- Text -

==============================

I didn’t know what to say so I just nod, keeping my eyes fixed on the floor.
As she asks each question it seems to hang between us, suspended in the deafening silence. I bat them away with emotionless one-word answers until she pauses and gives that speech about my mental health being entirely independent from Drew’s. More tears.
She continues, “There’s a medication I would like you to think about trying. It’s very safe, and when it works properly it helps people to feel like they have that extra bit of head space, a little less weight on their shoulders. I know it can feel like a big step, but I really think it could help you.”
And she was right. It took me two months and another massive panic attack before I was brave enough to try it, but since then it has truly changed everything. For the first time in years I feel like I can breathe again. I can see beyond the immediate crisis cloud and hear what my body is telling me. I am so grateful.
The other day a friend was telling me about a mental health training she had at work. “Did you know,” she said, “that people wait, on average, 10 years before seeking medication for their mental illness?”
I did not. TEN YEARS? It sounds ridiculous – who would wait ten years for medication that could so easily improve their lives?
Then I thought, oh yeah. That’s me.
Sometimes stigma isn’t intentional antagonism about mental illness. Sometimes stigma is just the quiet lie that we aren’t miserable enough to deserve care. That our experiences don’t matter. That as long as someone else is worse off, we should stop complaining and soldier on.
But it’s not true.
You deserve health.

==============================

- Assignment -
Write out the passage about seeking mental health medication word for word, starting with "I did not. TEN" and going on through "it’s not true.".

==============================

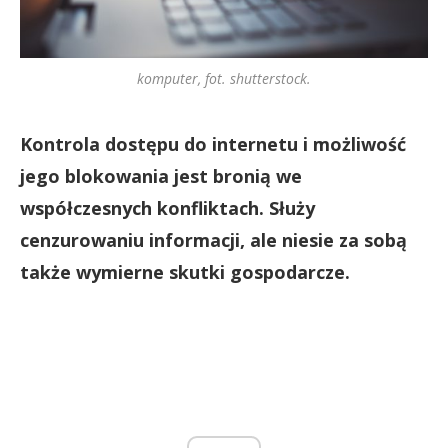
komputer, fot. shutterstock.
Kontrola dostępu do internetu i możliwość
jego blokowania jest bronią we
współczesnych konfliktach. Służy
cenzurowaniu informacji, ale niesie za sobą
także wymierne skutki gospodarcze.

==============================

- Task response -
I did not. TEN YEARS? It sounds ridiculous – who would wait ten years for medication that could so easily improve their lives?
Then I thought, oh yeah. That’s me.
Sometimes stigma isn’t intentional antagonism about mental illness. Sometimes stigma is just the quiet lie that we aren’t miserable enough to deserve care. That our experiences don’t matter. That as long as someone else is worse off, we should stop complaining and soldier on.
But it’s not true.